Publié sur L'Homme Qui Lit :
Avec cette couverture, difficile de passer à côté de Reine de beauté, on s’imagine déjà dans ces maisons bourgeoises des banlieues américaines, ces familles parfaites derrière les façades des maisons entretenues, et pourtant cette noirceur, ces drames auquel nul n’échappe. J’ai lu ce roman en même temps que je regardais la série Little Fires Everywhere sur Amazon Prime (adaptée du superbe roman La saison des feux, de Celeste Ng) et j’ai pensé à ce parallèle amusant entre la série et le roman, celui des faux semblants d’une société si étonnante vue de nos yeux européens.
À Wrenton dans l’état du Maine, Jenny est retrouvée morte dans un bois. Son corps vêtu d’une chemise de nuit rose porte des traces de violence, elle a sûrement été violée, et dans une communauté plutôt paisible l’assassinat d’une jeune fille de treize ans, ancienne reine du beauté de son collège, plonge la ville dans la consternation.

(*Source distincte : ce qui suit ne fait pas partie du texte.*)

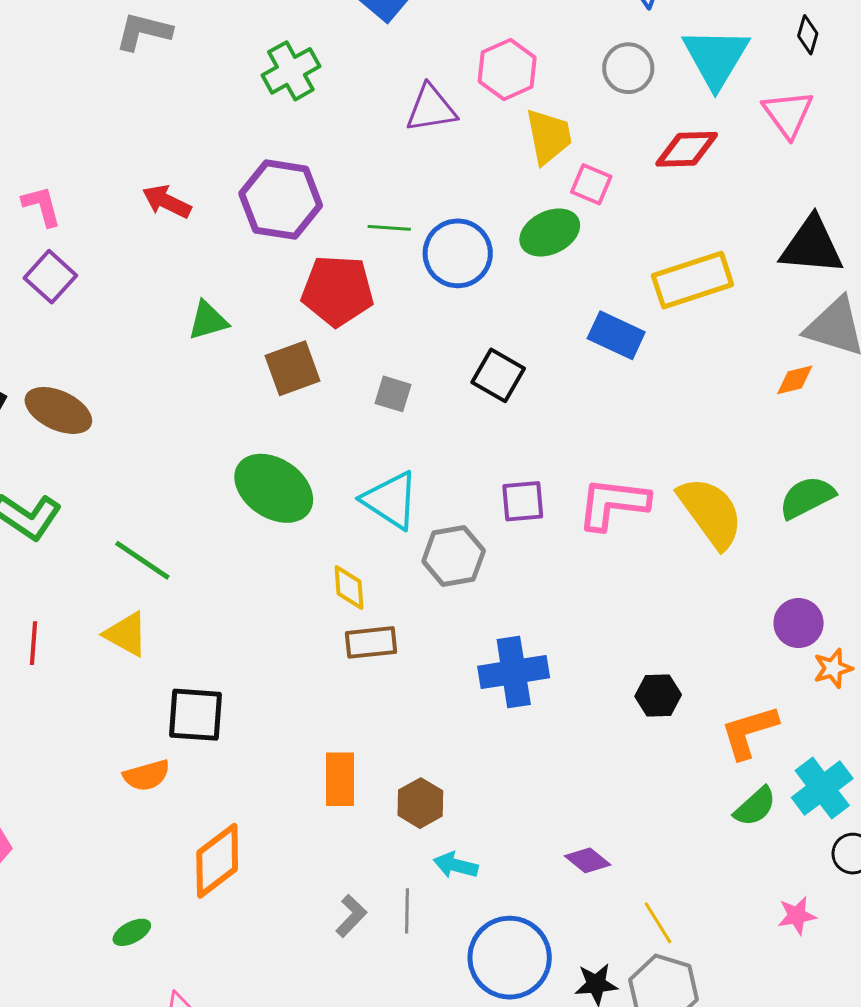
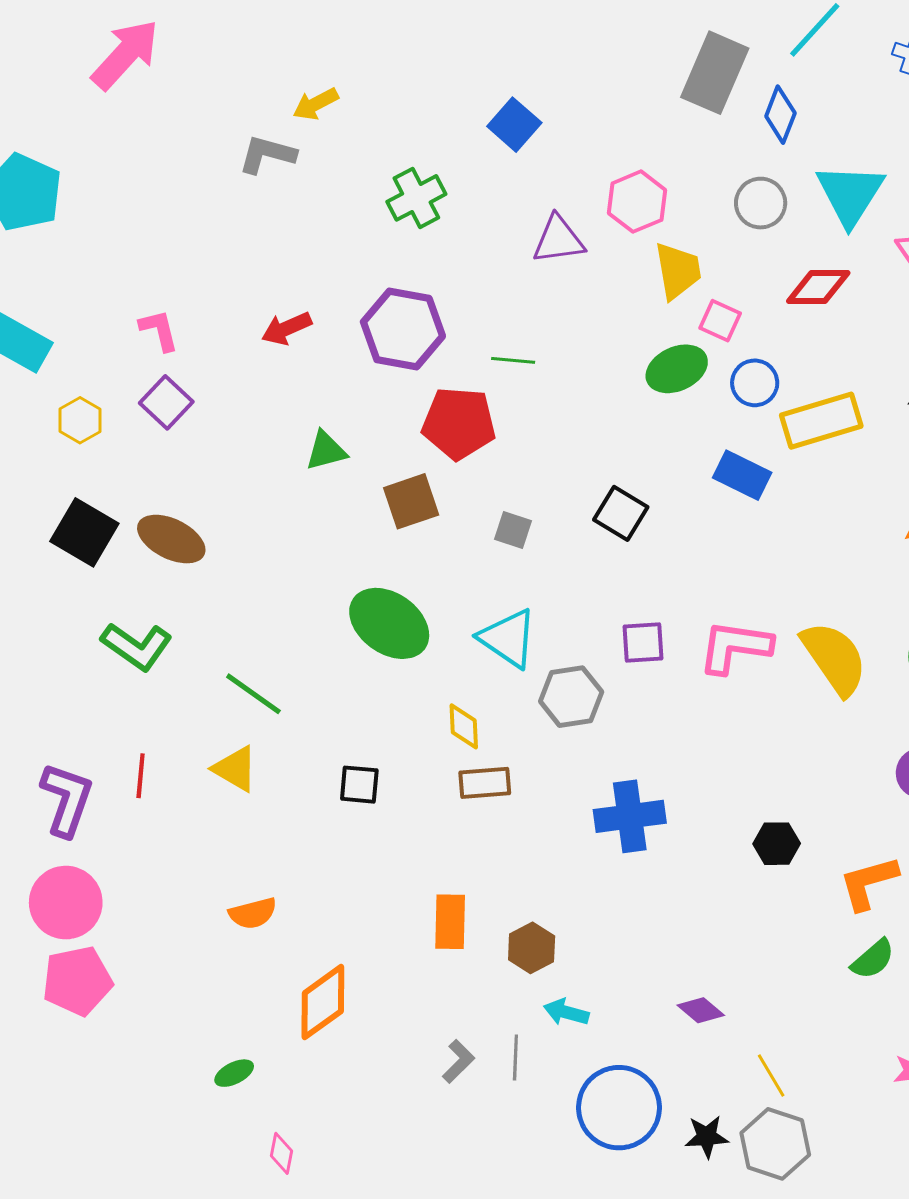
red arrow: (167, 202) -> (287, 328), turned -51
blue circle: (458, 253) -> (755, 383), moved, size x0.7
black square: (195, 715) -> (359, 785), moved, size x0.7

Qui a bien pu salir l’innocence d’une fille sans histoire ? Quel monstre rôde ?
Sa grande sœur Virginia mènera l’enquête avec l’inspecteur chargé de l’affaire, alors que sa famille finalement déjà très fragile est sur le point de voler en éclat. De fil en aiguille, nous découvrons à travers ses recherches que beaucoup de suspects se profilent, et que Jenny n’était pas la petite poupée dont on semble préférer se souvenir. Est-ce JP, cet intriguant marginal de trois ans son aîné avec qui elle voulait fuguer ? Est-ce Gil, ce pédophile de New-York sur lequel la police est incapable de mettre la main ? Est-ce Mark, ce professeur de mathématiques habile manipulateur qui a déjà fait des ravages auprès des lycéennes ? Est-ce sa propre sœur Virginia, un de ces samedis soir de beuverie dont elle ne garde qu’un souvenir embrumé ? Est-ce leur père, qui semble mener une double vie ? Leur belle-mère, que la folie et l’alcoolisme rendent imprévisible ?
Il y a tant de suspects et de rebondissements dans ce whodunit parfaitement maîtrisé que j’ai été surpris, chapitre après chapitre, de m’interroger à nouveau sur la possibilité que ce soit tel ou tel protagoniste qui ait tué Jenny Kennedy. Le roman n’est pas particulièrement sombre comme le serait un thriller, il n’y a pas un monstre terrifiant caché derrière les rideaux ou tapis dans les bois qui attend d’assassiner les jeunes reines de beauté. Il y a une communauté d’individus qui tous ont des failles, des secrets, des déviances, qui vivent en fragile équilibre avec ce fardeau et qui parfois, au gré des évènements qui s’enchaînent, forment un engrenage tragique et inéluctable. Un très bon polar, vous devriez adorer !
Reine de beauté, d’Amy K. Green, est publié aux États-Unis le 14 janvier 2020 chez Dutton sous le titre « The Prized Girl » . Il est publié en France aux éditions Belfond le 28 mai 2020 dans une traduction de Sarah Tardy.